Appellant, in a pre-trial order (Joint Appendix ("JA") at 73, 88-89), stipulated to the admissibility of Exhibit 11, the computerized printout of estimated repair costs. Appellant asserts, however, that appellee waived this stipulation by appellee's conduct at trial.

This argument is without merit. Counsel for appellee did question one witness, Mr. Faustlen, at length regarding Exhibit 11, but did so in order to show the court how the document should be used, and not merely to establish admissibility. See JA at 163-82.

Even if we were to find the stipulation of admissibility to have been waived, Mr. Faustlen's testimony was sufficient to establish the document's admissibility under the business record exception to the hearsay rules. See JA 176-82; Fed. R. Civ. P. 803(6). As the district court stated:

Well, I shouldn't think it would be a surprise. I don't know why you put up with all this stuff all the time. I mean why did you object to it? Guy testifies it's the kind of thing they use in the ordinary course of business and he does that work. All right, go ahead.

JA 182.

Exhibits 16-20, the computer card back-ups to Exhibit 11, are not necessary to sustain the damage award. Therefore, their admission, if error, was harmless.

The district court's assessment of damages based on the estimated cost of internal repairs is supported by the evidence in the record, and is not clearly erroneous.

Appellant asserts that where the cause of action arises in the United States, the conversion rate at the date of the accident applies in all cases.
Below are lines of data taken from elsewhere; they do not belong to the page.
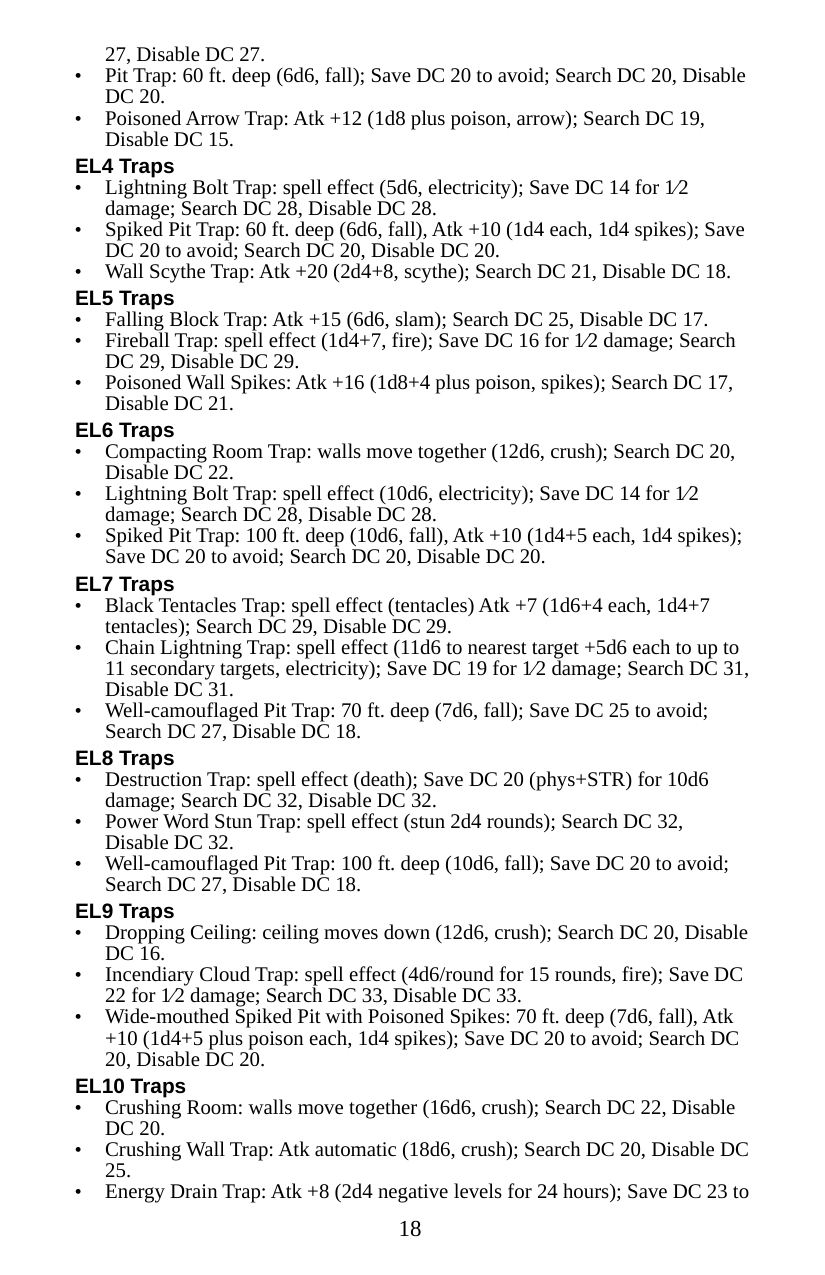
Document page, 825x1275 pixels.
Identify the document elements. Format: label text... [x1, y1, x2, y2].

subtitle EL8 Traps [75, 748, 750, 769]
list Poisoned Arrow Trap: Atk +12 (1d8 plus poison, arrow); Search DC 19, Disable DC 15. [75, 108, 750, 150]
list Poisoned Wall Spikes: Atk +16 (1d8+4 plus poison, spikes); Search DC 17, Disable DC 21. [75, 373, 750, 415]
subtitle EL4 Traps [75, 156, 750, 177]
list Spiked Pit Trap: 100 ft. deep (10d6, fall), Atk +10 (1d4+5 each, 1d4 spikes); Save DC 20 to avoid; Search DC 20, Disable DC 20. [75, 526, 750, 568]
list Crushing Wall Trap: Atk automatic (18d6, crush); Search DC 20, Disable DC 25. [75, 1139, 750, 1181]
list Dropping Ceiling: ceiling moves down (12d6, crush); Search DC 20, Disable DC 16. [75, 923, 750, 965]
list Destruction Trap: spell effect (death); Save DC 20 (phys+STR) for 10d6 damage; Search DC 32, Disable DC 32. [75, 769, 750, 812]
list Compacting Room Trap: walls move together (12d6, crush); Search DC 20, Disable DC 22. [75, 442, 750, 484]
list Falling Block Trap: Atk +15 (6d6, slam); Search DC 25, Disable DC 17. [75, 309, 750, 331]
list Lightning Bolt Trap: spell effect (5d6, electricity); Save DC 14 for 1⁄2 damage; Search DC 28, Disable DC 28. [75, 177, 750, 219]
list Crushing Room: walls move together (16d6, crush); Search DC 22, Disable DC 20. [75, 1097, 750, 1139]
subtitle EL10 Traps [75, 1076, 750, 1097]
list Spiked Pit Trap: 60 ft. deep (6d6, fall), Atk +10 (1d4 each, 1d4 spikes); Save DC 20 to avoid; Search DC 20, Disable DC 20. [75, 219, 750, 261]
list Well-camouflaged Pit Trap: 100 ft. deep (10d6, fall); Save DC 20 to avoid; Search DC 27, Disable DC 18. [75, 854, 750, 896]
list Wall Scythe Trap: Atk +20 (2d4+8, scythe); Search DC 21, Disable DC 18. [75, 261, 750, 282]
list Chain Lightning Trap: spell effect (11d6 to nearest target +5d6 each to up to 11 secondary targets, electricity); Save DC 19 for 1⁄2 damage; Search DC 31, Disable DC 31. [75, 637, 750, 700]
subtitle EL9 Traps [75, 902, 750, 923]
subtitle EL5 Traps [75, 288, 750, 309]
list Power Word Stun Trap: spell effect (stun 2d4 rounds); Search DC 32, Disable DC 32. [75, 812, 750, 854]
list Lightning Bolt Trap: spell effect (10d6, electricity); Save DC 14 for 1⁄2 damage; Search DC 28, Disable DC 28. [75, 484, 750, 526]
subtitle EL7 Traps [75, 574, 750, 595]
list Black Tentacles Trap: spell effect (tentacles) Atk +7 (1d6+4 each, 1d4+7 tentacles); Search DC 29, Disable DC 29. [75, 595, 750, 637]
list Energy Drain Trap: Atk +8 (2d4 negative levels for 24 hours); Save DC 23 to [75, 1181, 750, 1202]
list Incendiary Cloud Trap: spell effect (4d6/round for 15 rounds, fire); Save DC 22 for 1⁄2 damage; Search DC 33, Disable DC 33. [75, 965, 750, 1007]
list 27, Disable DC 27. [75, 45, 750, 66]
list Pit Trap: 60 ft. deep (6d6, fall); Save DC 20 to avoid; Search DC 20, Disable DC 20. [75, 66, 750, 108]
list Well-camouflaged Pit Trap: 70 ft. deep (7d6, fall); Save DC 25 to avoid; Search DC 27, Disable DC 18. [75, 700, 750, 742]
list Wide-mouthed Spiked Pit with Poisoned Spikes: 70 ft. deep (7d6, fall), Atk +10 (1d4+5 plus poison each, 1d4 spikes); Save DC 20 to avoid; Search DC 20, Disable DC 20. [75, 1007, 750, 1070]
list Fireball Trap: spell effect (1d4+7, fire); Save DC 16 for 1⁄2 damage; Search DC 29, Disable DC 29. [75, 331, 750, 373]
subtitle EL6 Traps [75, 421, 750, 442]
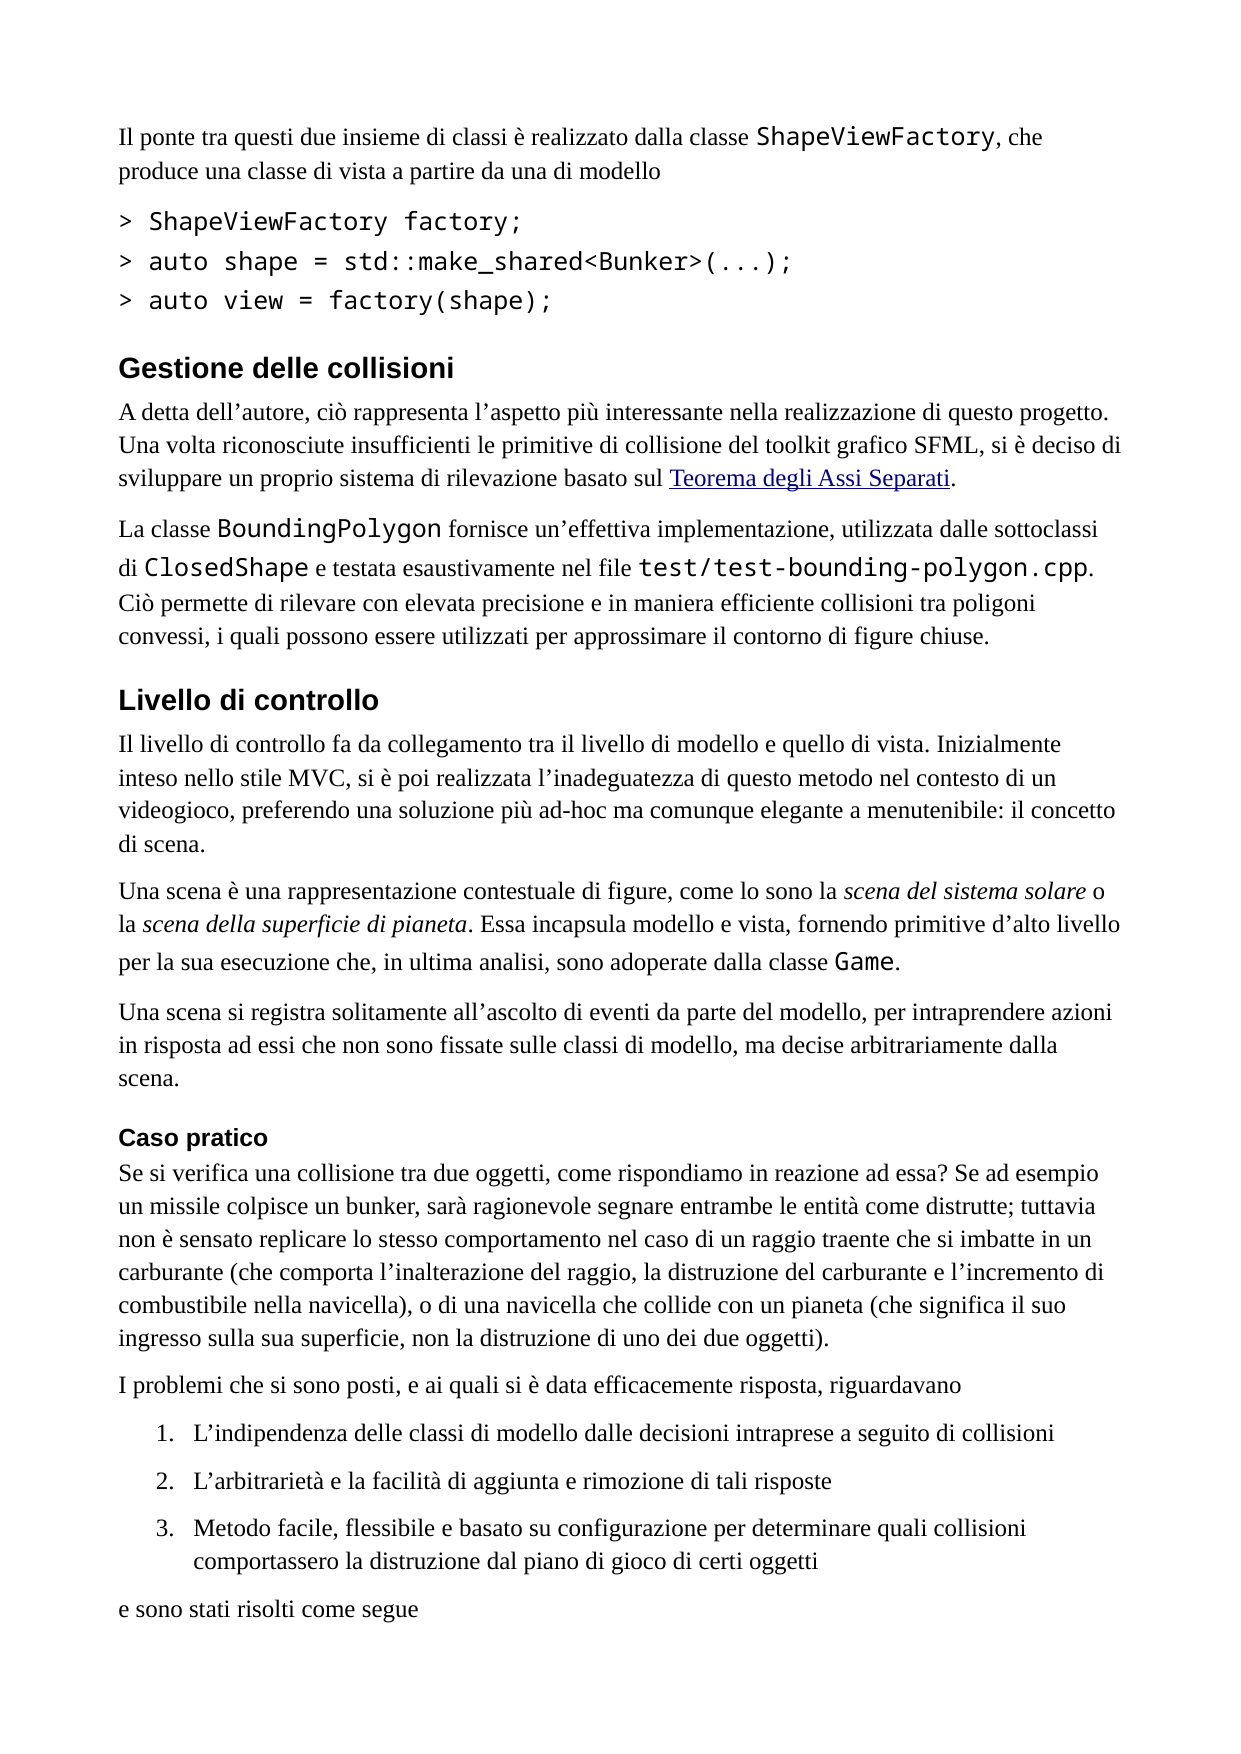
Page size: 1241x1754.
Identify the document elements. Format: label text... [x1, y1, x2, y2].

list Metodo facile, flessibile e basato su configurazione per determinare quali collisioni comportassero la distruzione dal piano di gioco di certi oggetti [156, 1513, 1122, 1575]
text A detta dell’autore, ciò rappresenta l’aspetto più interessante nella realizzazione di questo progetto. Una volta riconosciute insufficienti le primitive di collisione del toolkit grafico SFML, si è deciso di sviluppare un proprio sistema di rilevazione basato sul Teorema degli Assi Separati. [118, 397, 1122, 492]
text Una scena si registra solitamente all’ascolto di eventi da parte del modello, per intraprendere azioni in risposta ad essi che non sono fissate sulle classi di modello, ma decise arbitrariamente dalla scena. [118, 997, 1122, 1092]
text La classe BoundingPolygon fornisce un’effettiva implementazione, utilizzata dalle sottoclassi di ClosedShape e testata esaustivamente nel file test/test-bounding-polygon.cpp. Ciò permette di rilevare con elevata precisione e in maniera efficiente collisioni tra poligoni convessi, i quali possono essere utilizzati per approssimare il contorno di figure chiuse. [118, 511, 1122, 650]
text Una scena è una rappresentazione contestuale di figure, come lo sono la scena del sistema solare o la scena della superficie di pianeta. Essa incapsula modello e vista, fornendo primitive d’alto livello per la sua esecuzione che, in ultima analisi, sono adoperate dalla classe Game. [118, 876, 1122, 977]
text > ShapeViewFactory factory; > auto shape = std::make_shared<Bunker>(...); > auto view = factory(shape); [118, 204, 1122, 316]
text Se si verifica una collisione tra due oggetti, come rispondiamo in reazione ad essa? Se ad esempio un missile colpisce un bunker, sarà ragionevole segnare entrambe le entità come distrutte; tuttavia non è sensato replicare lo stesso comportamento nel caso di un raggio traente che si imbatte in un carburante (che comporta l’inalterazione del raggio, la distruzione del carburante e l’incremento di combustibile nella navicella), o di una navicella che collide con un pianeta (che significa il suo ingresso sulla sua superficie, non la distruzione di uno dei due oggetti). [118, 1158, 1122, 1352]
text Il livello di controllo fa da collegamento tra il livello di modello e quello di vista. Inizialmente inteso nello stile MVC, si è poi realizzata l’inadeguatezza di questo metodo nel contesto di un videogioco, preferendo una soluzione più ad-hoc ma comunque elegante a menutenibile: il concetto di scena. [118, 729, 1122, 857]
list L’indipendenza delle classi di modello dalle decisioni intraprese a seguito di collisioni [156, 1418, 1122, 1447]
text Il ponte tra questi due insieme di classi è realizzato dalla classe ShapeViewFactory, che produce una classe di vista a partire da una di modello [118, 118, 1122, 185]
text e sono stati risolti come segue [118, 1594, 1122, 1623]
subtitle Livello di controllo [118, 683, 1122, 717]
subtitle Gestione delle collisioni [118, 351, 1122, 384]
list L’arbitrarietà e la facilità di aggiunta e rimozione di tali risposte [156, 1466, 1122, 1494]
text I problemi che si sono posti, e ai quali si è data efficacemente risposta, riguardavano [118, 1371, 1122, 1399]
subtitle Caso pratico [118, 1123, 1122, 1152]
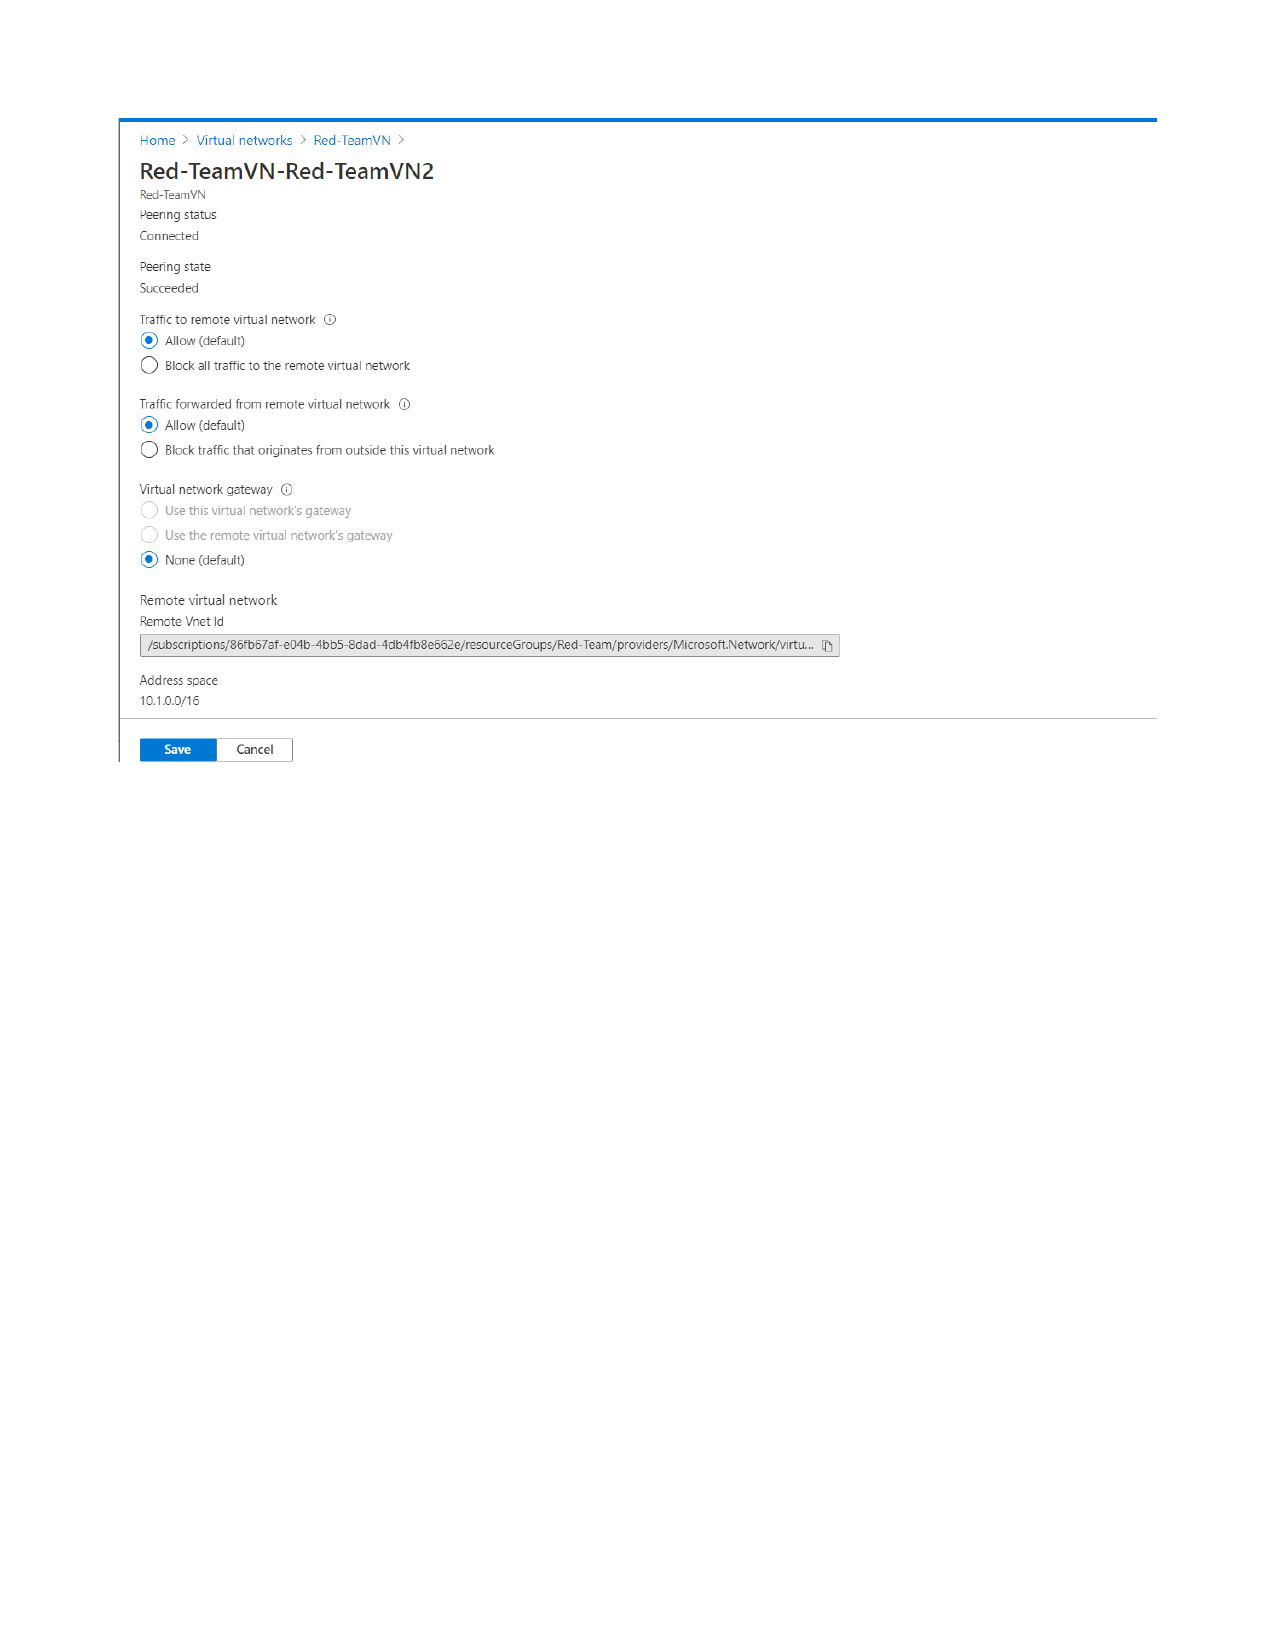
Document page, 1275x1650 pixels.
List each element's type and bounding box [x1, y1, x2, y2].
We do not believe that any such immutable rule applies. As the court stated in Page v. Levenson, 281 F. 555, 559 (D. Md. 1922), one of the cases relied upon by appellant in urging the application of a blanket rule, "It must be borne in mind that no one rule will in this matter in all cases work well."

Once liability on the part of the defendant has been established, the paramount obligation of the trial court is to make the plaintiff whole. Like the Fifth Circuit in Jamaica Nutrition Holdings, Ltd. v. United Shipping Co., 643 F.2d 376, 381 (5th Cir. 1981), "We see no reason to place the risk of devaluation on (or to grant the possibility of profit by appreciation to) the injured party." (Footnote omitted.)

The district court apparently determined that, in the circumstances of this particular case, the "mean conversion rate during the time of repairs and litigation" represented the most accurate means of compensating appellee for its losses caused by appellant's negligence. See JA at 302. We do not believe the district court committed reversible error in its application of such a conversion rate.

The decision of the district court is

AFFIRMED.

NIEMEYER, Circuit Judge, concurring in part and dissenting in part:

I concur in all parts of the court's opinion, except Part III.B.

Plaintiff's injury in this case was measured by expenses for repairs made in German marks. The question is whether plaintiffs must compute the conversion from German currency to American dollars as of the time of the breach, or as of the time of judgment. Without resolving the issue, the district court, in a Solomonic judgment, computed the conversion as at each date and then split the difference. While that decision in this case did not amount to a significant difference, the principle, if accepted, could become problematic when the relative values of the currencies fluctuate significantly.

Because the plaintiff would conceptually be entitled to payment at the time it sustained injury, the conversion should be computed as of the date of breach. Any delay in collection would be accommodated by an award of prejudgment interest, computed on the damage stated in dollars. This is the rule announced in Hicks v. Guinness, 269 U.S. 71 (1925) (" [t]he loss for which the plaintiff is entitled to be indemnified is 'the loss of what the contractor would have had if the contract had been performed'; it happens at the moment when the contract is broken, just as it does when a tort is committed, and the plaintiff's claim is for the amount of that loss valued in money at that time." Id. at 80, citation omitted).

For these reasons, I respectfully dissent on that one point, and I would require a recomputation of damages in accordance with the principles set forth.